What to produce: Go through the data and copy every line in which "roller" appears.

-------- The input

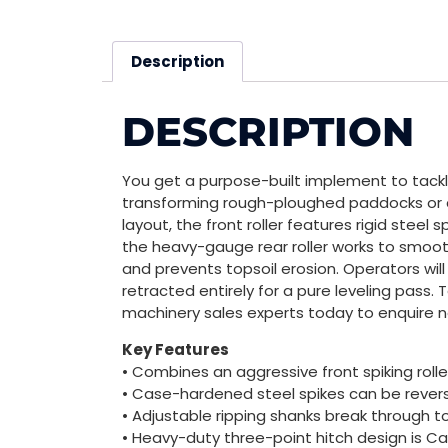
Description
DESCRIPTION
You get a purpose-built implement to tackle
transforming rough-ploughed paddocks or con
layout, the front roller features rigid steel
the heavy-gauge rear roller works to smoot
and prevents topsoil erosion. Operators wil
retracted entirely for a pure leveling pass. 
machinery sales experts today to enquire 
Key Features
• Combines an aggressive front spiking roller
• Case-hardened steel spikes can be revers
• Adjustable ripping shanks break through 
• Heavy-duty three-point hitch design is C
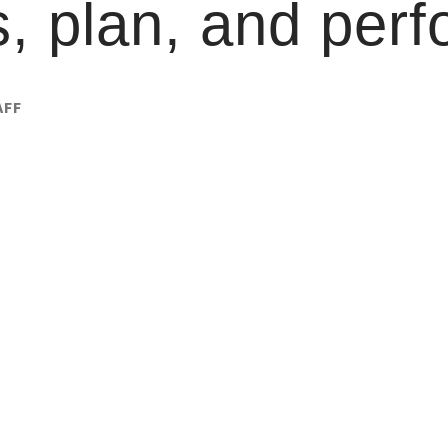
, plan, and perf
AFF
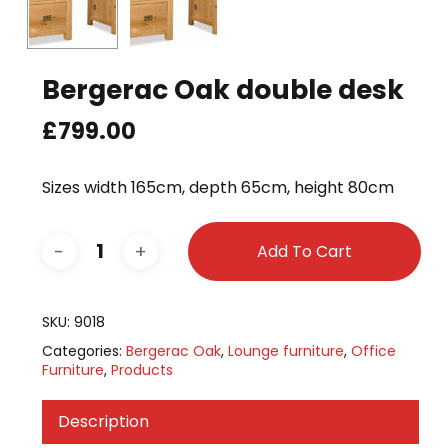
Bergerac Oak double desk
£
799.00
Sizes width 165cm, depth 65cm, height 80cm
Add To Cart
SKU:
9018
Categories:
Bergerac Oak
,
Lounge furniture
,
Office
Furniture
,
Products
Description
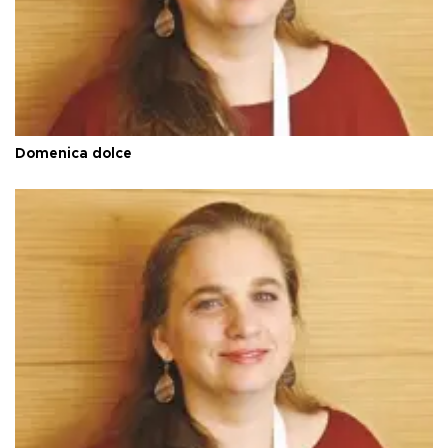
Domenica dolce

----------------

Completed task:
layout, the front roller features rigid steel
the heavy-gauge rear roller works to smoot
• Combines an aggressive front spiking roller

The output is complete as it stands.